Meclis’te gündeme taşıdığım konuların sadece önemli başlıklarını özetlediğim vekillik dönemimin ardından şimdi yeni bir yolda ilerliyoruz. En büyük amacımız, Cumhurbaşkanı Adayımız Sayın Muharrem İnce’yi Çankaya Köşkü’ne taşımaktır. Bu amaçla, Sayın İnce’nin kampanya sürecinde aktif olarak görev yapıyoruz, Anadolu’yu ilmek ilmek örüyoruz. Çünkü her fırsatta belirttiğim üzere bu yolda oturduğumuz koltukların hiçbir önemi yoktur. Aslolan Cumhurbaşkanlığı seçimini kazanmaktır. Amaç; ülkeye ve partiye hizmet etmek ise taşıdığınız unvanın veya oturduğunuz makamın hiçbir ehemmiyeti yoktur! Söz konusu vatansa gerisi teferruattır! İşte bu amaçla var gücümüzle Sayın Muharrem İnce’yi Cumhurbaşkanı yapmak için mücadele veriyoruz.
Halkımızın da değişim istediği aşikardır. Sayın İnce, halkımız ile güzel bir bağ kurmuş, kamuoyunda büyük bir heyecan yaratmıştır. Sayın İnce, 16 yıldır umutsuzluğa ve karamsarlığa düşen geniş kitlelerin sesi ve umudu olmuştur. Yarattığı sinerji her geçen gün büyümekte ve ülkeyi sarmaktadır. İlk kez Sayın Muharrem İnce ile gündem belirler hale gelmiş olmamızın mutluluğunu yaşıyoruz. Meydanlar, artık yeni bir siyaset dili ile kuşatılıyor. Hazırcevap ve ince zekâ ürünü açıklamalarının yanı sıra seçim vaatleri ile yandaş medya mensuplarını etkisiz hale getiriyor, ablukaları, sansürleri kırıyor. AKP’nin bu enerjiden çekindiği, Cumhurbaşkanı Recep Tayyip Erdoğan’ın meydanlarda sürekli İnce’ye yanıt vermek zorunda kaldığı gelişmelere tanıklık ediyoruz. Milletimizin artık AKP iktidarına “Tamam” dediğini görmek bizleri daha da mutlu ediyor.

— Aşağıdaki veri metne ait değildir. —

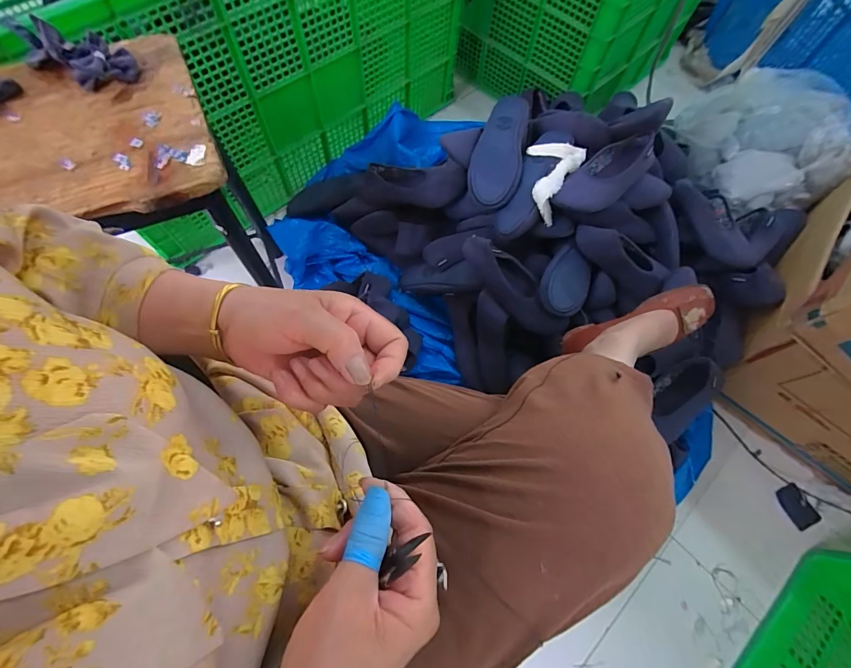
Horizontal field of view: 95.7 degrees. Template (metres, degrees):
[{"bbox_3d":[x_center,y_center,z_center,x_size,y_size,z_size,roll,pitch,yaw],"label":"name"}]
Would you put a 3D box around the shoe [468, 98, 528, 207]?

Çankaya Köşkü’ne her geçen gün daha da yaklaştığımız, sindirilmiş, ürkütülmüş kitlelere nefes olduğumuz bu süreçte, Sayın Muharrem İnce’ye her türlü desteği veriyor, omuz omuza mücadele ediyoruz.
Türkiye’yi; tarikatlara teslim etmiş, demokrasiden, özgürlüklerden, hukuktan, adaletten ve bilimsel eğitimden koparmış, ekonomiyi çökertmiş, tüm komşu ülkelerle ve yedi cihanla düşman etmiş bu 16 yıllık iktidarı yakında devireceğiz.

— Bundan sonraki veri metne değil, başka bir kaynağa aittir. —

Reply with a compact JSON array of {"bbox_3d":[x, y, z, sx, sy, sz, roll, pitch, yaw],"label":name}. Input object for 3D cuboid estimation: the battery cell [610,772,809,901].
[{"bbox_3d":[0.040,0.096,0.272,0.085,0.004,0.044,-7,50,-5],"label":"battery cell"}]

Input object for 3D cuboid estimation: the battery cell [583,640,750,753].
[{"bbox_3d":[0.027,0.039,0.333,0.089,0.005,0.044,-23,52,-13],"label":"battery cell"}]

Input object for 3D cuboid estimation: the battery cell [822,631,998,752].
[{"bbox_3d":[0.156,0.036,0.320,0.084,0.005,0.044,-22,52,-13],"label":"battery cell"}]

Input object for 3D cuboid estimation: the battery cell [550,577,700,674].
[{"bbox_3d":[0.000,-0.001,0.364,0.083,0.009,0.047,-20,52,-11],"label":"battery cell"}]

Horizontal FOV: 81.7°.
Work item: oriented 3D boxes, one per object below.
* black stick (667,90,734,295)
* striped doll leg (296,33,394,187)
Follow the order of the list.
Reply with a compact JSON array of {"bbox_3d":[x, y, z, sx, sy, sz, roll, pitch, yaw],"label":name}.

Atatürk yolunda Cumhuriyet’i, demokrasiyi, ekonomiyi yeniden ayağa kaldıracağız. Halkımızı birleştirip, gönül köprüleri kuracağız. Komşularımızla barışacağız, bilimi, girişimciliği, yaratıcılığı ayağa kaldırıp, üretim ekonomisine geçeceğiz.

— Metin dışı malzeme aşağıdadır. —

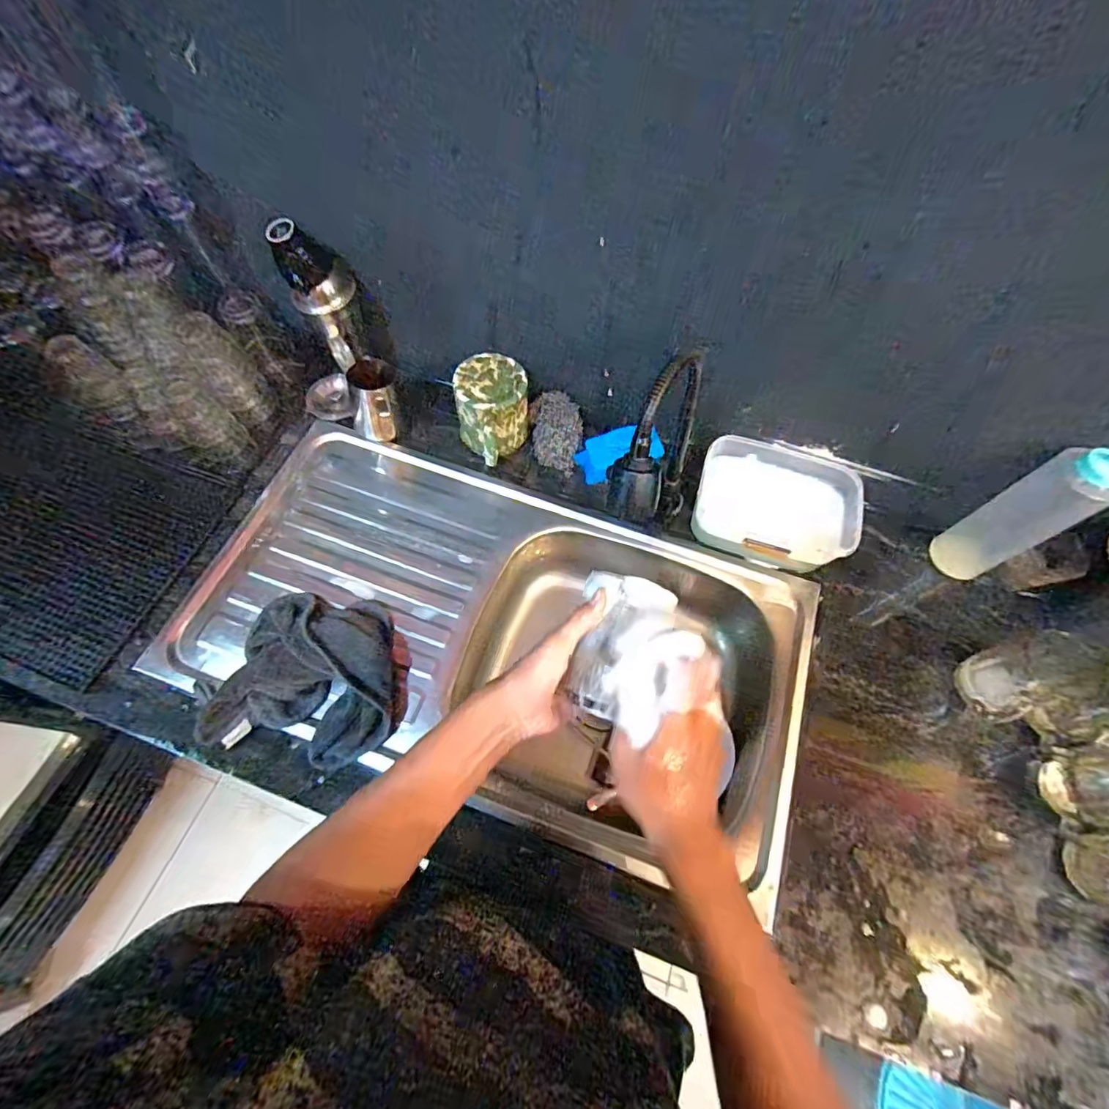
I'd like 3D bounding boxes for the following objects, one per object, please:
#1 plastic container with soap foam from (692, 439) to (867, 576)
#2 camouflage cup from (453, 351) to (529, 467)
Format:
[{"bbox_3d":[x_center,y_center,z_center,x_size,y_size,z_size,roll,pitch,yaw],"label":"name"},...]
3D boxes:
[{"bbox_3d":[0.280,-0.064,0.675,0.187,0.065,0.159,16,65,5],"label":"plastic container with soap foam"},{"bbox_3d":[-0.086,-0.198,0.720,0.101,0.093,0.131,-6,64,-7],"label":"camouflage cup"}]

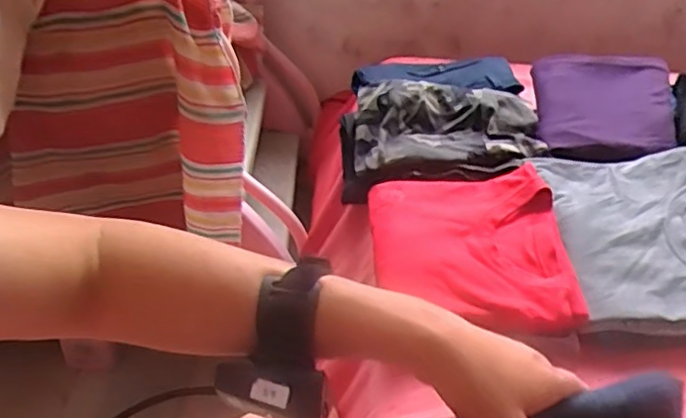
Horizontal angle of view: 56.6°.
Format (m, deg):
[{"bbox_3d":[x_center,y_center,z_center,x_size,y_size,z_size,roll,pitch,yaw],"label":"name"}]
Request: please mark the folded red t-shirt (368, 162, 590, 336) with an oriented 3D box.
[{"bbox_3d":[0.144,0.036,0.728,0.214,0.033,0.225,0,43,-5],"label":"folded red t-shirt"}]

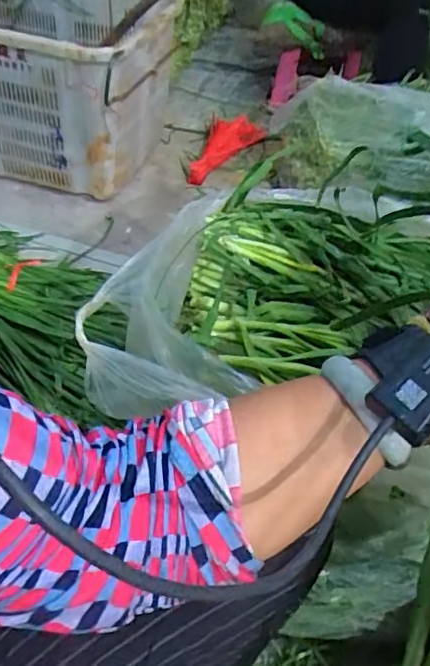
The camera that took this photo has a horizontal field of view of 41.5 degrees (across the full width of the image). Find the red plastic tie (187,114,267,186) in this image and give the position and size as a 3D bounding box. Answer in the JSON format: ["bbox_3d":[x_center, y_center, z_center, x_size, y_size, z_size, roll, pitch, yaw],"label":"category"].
[{"bbox_3d":[-0.001,-0.461,1.428,0.105,0.041,0.256,34,71,25],"label":"red plastic tie"}]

Muharrem İnce’nin hedefleri doğrultusunda “Barışacağız, ekonomik olarak büyüyeceğiz, adil olarak bölüşeceğiz.” Bunu 3Y ile yapacağız. Yönümüz AB olacak. Yöntemimiz hukuk devleti, özgürlükler olacak. Bunun için yeni Yönetim ilkelerini devreye sokacağız. Yani liyakat ve ehliyeti esas alacağız. İNCE’den demokrasi gelecek, ekonomi ayağa kalkacak, yurtta barış, dünyada barış ilkemiz olacak, bilimi ve çağdaş standartları esas olan eğitimi getireceğiz…İnce İnce geliyoruz…
24 Haziran seçimlerinde Hepimizin Cumhurbaşkanı Sayın Muharrem İnce’ye, Partimize ve CHP Örgütümüze başarılar diler, seçimlerin ülkemize ve milletimize hayırlı olmasını temenni ederim.